Наконец появилась тень, и кто-то почти невежливо уселся рядом с ним.

- И что же ты пытаешься там разглядеть, - спросил грубоватый женский голос. - Для человека, смотрящего в никуда, у тебя больно осмысленный взгляд.

- А у тебя больно оригинальный способ знакомиться для девушки с таким маникюром.

По представлениям Рена, так выглядели девушки, регулярно посещающие салоны красоты, - хорошо одетая, причёсанная и ухоженная, - такие не садятся в парке на траву с незнакомыми парнями.

Рен приподнялся на локте. Она была очень, очень юная, скорее всего ещё школьница.

- Это моё дело, - ответила она обиженно. - Меня зовут Лиза.

- Я Рен.

- Интересно, какое тут полное имя?

- Полнее некуда.

- О да, целых три буквы. Ты, наверное, сбежал из дома, потому что тебя достали предки? Или, может, с девушкой своей поссорился?

Она сидела рядом с ним, глядя на него в упор и заставляя удивляться её юности, свежести её кожи, ясности взгляда. Она была не красивая, не хорошенькая даже, пожалуй, многие девушки опечалились бы, надели их природа столь неприметными чертами лица. Рен ждал какого-нибудь ещё знака, что не просто так она нашла его здесь, но Лиза болтала о всякой ерунде, и он разочарованно покинул её, даже не спросив номера телефона. Вернувшись домой, он понял - тишина отступила.

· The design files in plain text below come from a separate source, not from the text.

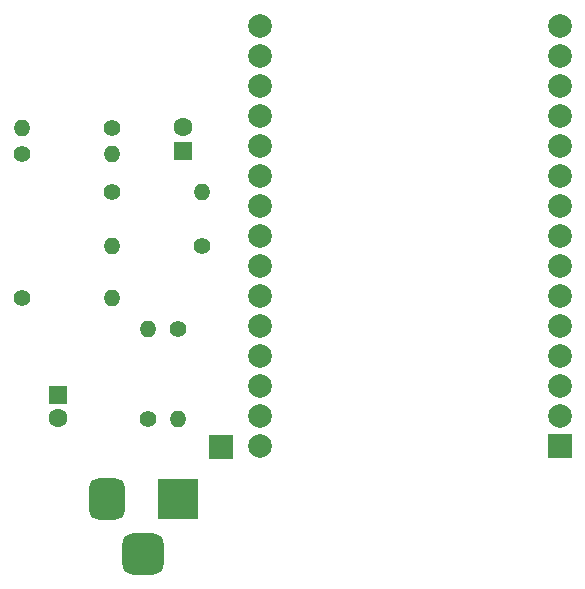
<source format=gbr>
%TF.GenerationSoftware,KiCad,Pcbnew,7.0.2-6a45011f42~172~ubuntu22.04.1*%
%TF.CreationDate,2023-05-01T21:07:46+01:00*%
%TF.ProjectId,esp32-emon,65737033-322d-4656-9d6f-6e2e6b696361,rev?*%
%TF.SameCoordinates,Original*%
%TF.FileFunction,Copper,L2,Bot*%
%TF.FilePolarity,Positive*%
%FSLAX46Y46*%
G04 Gerber Fmt 4.6, Leading zero omitted, Abs format (unit mm)*
G04 Created by KiCad (PCBNEW 7.0.2-6a45011f42~172~ubuntu22.04.1) date 2023-05-01 21:07:46*
%MOMM*%
%LPD*%
G01*
G04 APERTURE LIST*
G04 Aperture macros list*
%AMRoundRect*
0 Rectangle with rounded corners*
0 $1 Rounding radius*
0 $2 $3 $4 $5 $6 $7 $8 $9 X,Y pos of 4 corners*
0 Add a 4 corners polygon primitive as box body*
4,1,4,$2,$3,$4,$5,$6,$7,$8,$9,$2,$3,0*
0 Add four circle primitives for the rounded corners*
1,1,$1+$1,$2,$3*
1,1,$1+$1,$4,$5*
1,1,$1+$1,$6,$7*
1,1,$1+$1,$8,$9*
0 Add four rect primitives between the rounded corners*
20,1,$1+$1,$2,$3,$4,$5,0*
20,1,$1+$1,$4,$5,$6,$7,0*
20,1,$1+$1,$6,$7,$8,$9,0*
20,1,$1+$1,$8,$9,$2,$3,0*%
G04 Aperture macros list end*
%TA.AperFunction,ComponentPad*%
%ADD10R,1.600000X1.600000*%
%TD*%
%TA.AperFunction,ComponentPad*%
%ADD11C,1.600000*%
%TD*%
%TA.AperFunction,ComponentPad*%
%ADD12R,2.000000X2.000000*%
%TD*%
%TA.AperFunction,ComponentPad*%
%ADD13C,2.000000*%
%TD*%
%TA.AperFunction,ComponentPad*%
%ADD14C,1.400000*%
%TD*%
%TA.AperFunction,ComponentPad*%
%ADD15O,1.400000X1.400000*%
%TD*%
%TA.AperFunction,ComponentPad*%
%ADD16R,3.500000X3.500000*%
%TD*%
%TA.AperFunction,ComponentPad*%
%ADD17RoundRect,0.750000X-0.750000X-1.000000X0.750000X-1.000000X0.750000X1.000000X-0.750000X1.000000X0*%
%TD*%
%TA.AperFunction,ComponentPad*%
%ADD18RoundRect,0.875000X-0.875000X-0.875000X0.875000X-0.875000X0.875000X0.875000X-0.875000X0.875000X0*%
%TD*%
G04 APERTURE END LIST*
D10*
%TO.P,C2,1*%
%TO.N,GND*%
X144600000Y-64800000D03*
D11*
%TO.P,C2,2*%
%TO.N,Net-(C2-Pad2)*%
X144600000Y-66800000D03*
%TD*%
D12*
%TO.P,U1,1,3V3*%
%TO.N,+3V3*%
X187100000Y-69115000D03*
D13*
%TO.P,U1,2,GND*%
%TO.N,GND*%
X187100000Y-66575000D03*
%TO.P,U1,3,D15*%
%TO.N,unconnected-(U1-D15-Pad3)*%
X187100000Y-64035000D03*
%TO.P,U1,4,D2*%
%TO.N,unconnected-(U1-D2-Pad4)*%
X187100000Y-61495000D03*
%TO.P,U1,5,D4*%
%TO.N,unconnected-(U1-D4-Pad5)*%
X187100000Y-58955000D03*
%TO.P,U1,6,RX2*%
%TO.N,unconnected-(U1-RX2-Pad6)*%
X187100000Y-56415000D03*
%TO.P,U1,7,TX2*%
%TO.N,unconnected-(U1-TX2-Pad7)*%
X187100000Y-53875000D03*
%TO.P,U1,8,D5*%
%TO.N,unconnected-(U1-D5-Pad8)*%
X187100000Y-51335000D03*
%TO.P,U1,9,D18*%
%TO.N,unconnected-(U1-D18-Pad9)*%
X187100000Y-48795000D03*
%TO.P,U1,10,D19*%
%TO.N,unconnected-(U1-D19-Pad10)*%
X187100000Y-46255000D03*
%TO.P,U1,11,D21*%
%TO.N,unconnected-(U1-D21-Pad11)*%
X187100000Y-43715000D03*
%TO.P,U1,12,RX0*%
%TO.N,unconnected-(U1-RX0-Pad12)*%
X187100000Y-41175000D03*
%TO.P,U1,13,TX0*%
%TO.N,unconnected-(U1-TX0-Pad13)*%
X187100000Y-38635000D03*
%TO.P,U1,14,D22*%
%TO.N,unconnected-(U1-D22-Pad14)*%
X187100000Y-36095000D03*
%TO.P,U1,15,D23*%
%TO.N,unconnected-(U1-D23-Pad15)*%
X187100000Y-33555000D03*
%TO.P,U1,16,EN*%
%TO.N,unconnected-(U1-EN-Pad16)*%
X161700000Y-33555000D03*
%TO.P,U1,17,VP*%
%TO.N,unconnected-(U1-VP-Pad17)*%
X161700000Y-36095000D03*
%TO.P,U1,18,VN*%
%TO.N,unconnected-(U1-VN-Pad18)*%
X161700000Y-38635000D03*
%TO.P,U1,19,D34*%
%TO.N,/ADC1 CH6*%
X161700000Y-41175000D03*
%TO.P,U1,20,D35*%
%TO.N,unconnected-(U1-D35-Pad20)*%
X161700000Y-43715000D03*
%TO.P,U1,21,D32*%
%TO.N,unconnected-(U1-D32-Pad21)*%
X161700000Y-46255000D03*
%TO.P,U1,22,D33*%
%TO.N,/ADC1 CH5*%
X161700000Y-48795000D03*
%TO.P,U1,23,D25*%
%TO.N,unconnected-(U1-D25-Pad23)*%
X161700000Y-51335000D03*
%TO.P,U1,24,D26*%
%TO.N,unconnected-(U1-D26-Pad24)*%
X161700000Y-53875000D03*
%TO.P,U1,25,D27*%
%TO.N,unconnected-(U1-D27-Pad25)*%
X161700000Y-56415000D03*
%TO.P,U1,26,D14*%
%TO.N,unconnected-(U1-D14-Pad26)*%
X161700000Y-58955000D03*
%TO.P,U1,27,D12*%
%TO.N,unconnected-(U1-D12-Pad27)*%
X161700000Y-61495000D03*
%TO.P,U1,28,D13*%
%TO.N,unconnected-(U1-D13-Pad28)*%
X161700000Y-64035000D03*
%TO.P,U1,29,GND*%
%TO.N,GND*%
X161700000Y-66575000D03*
%TO.P,U1,30,VIN*%
%TO.N,Net-(U1-VIN)*%
X161700000Y-69115000D03*
%TD*%
D14*
%TO.P,R4,1*%
%TO.N,/ADC1 CH5*%
X154800000Y-59190000D03*
D15*
%TO.P,R4,2*%
%TO.N,Net-(J2-Pad1)*%
X154800000Y-66810000D03*
%TD*%
D14*
%TO.P,R3,1*%
%TO.N,Net-(C1-Pad2)*%
X149200000Y-47600000D03*
D15*
%TO.P,R3,2*%
%TO.N,GND*%
X156820000Y-47600000D03*
%TD*%
D12*
%TO.P,TP1,1,1*%
%TO.N,Net-(U1-VIN)*%
X158400000Y-69200000D03*
%TD*%
D14*
%TO.P,R2,1*%
%TO.N,+3V3*%
X141580000Y-44400000D03*
D15*
%TO.P,R2,2*%
%TO.N,Net-(C1-Pad2)*%
X149200000Y-44400000D03*
%TD*%
D14*
%TO.P,R1,1*%
%TO.N,Net-(C1-Pad2)*%
X149200000Y-42200000D03*
D15*
%TO.P,R1,2*%
%TO.N,/ADC1 CH6*%
X141580000Y-42200000D03*
%TD*%
D16*
%TO.P,J2,1*%
%TO.N,Net-(J2-Pad1)*%
X154800000Y-73600000D03*
D17*
%TO.P,J2,2*%
%TO.N,Net-(C2-Pad2)*%
X148800000Y-73600000D03*
D18*
%TO.P,J2,3*%
X151800000Y-78300000D03*
%TD*%
D14*
%TO.P,R5,1*%
%TO.N,Net-(C2-Pad2)*%
X152200000Y-66810000D03*
D15*
%TO.P,R5,2*%
%TO.N,/ADC1 CH5*%
X152200000Y-59190000D03*
%TD*%
D14*
%TO.P,R6,1*%
%TO.N,GND*%
X156810000Y-52200000D03*
D15*
%TO.P,R6,2*%
%TO.N,Net-(C2-Pad2)*%
X149190000Y-52200000D03*
%TD*%
D10*
%TO.P,C1,1*%
%TO.N,GND*%
X155200000Y-44155113D03*
D11*
%TO.P,C1,2*%
%TO.N,Net-(C1-Pad2)*%
X155200000Y-42155113D03*
%TD*%
D14*
%TO.P,R7,1*%
%TO.N,+3V3*%
X141590000Y-56600000D03*
D15*
%TO.P,R7,2*%
%TO.N,Net-(C2-Pad2)*%
X149210000Y-56600000D03*
%TD*%
M02*

</source>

Он погрузился в картину с головой, он обрёл внезапно вдохновение, которого прежде не ощущал. Он слушал лёгкие темы Моцарта в классическом исполнении, но часто забывал об игравшей музыке. Он водил кистью по своему холсту, добавляя всё новые и новые штрихи, которых так не хватало, а он и не замечал прежде, и море оживало под его мазками, и небо оживало, и становилось настоящим, настолько настоящим, что, казалось, сделай шаг, и окажешься далеко, по ту сторону, и оставишь следы на воде и облаках. Рен ощущал необычайно близким конец своей работы. Он был уже почти уверен в том, что картина станет его дверью.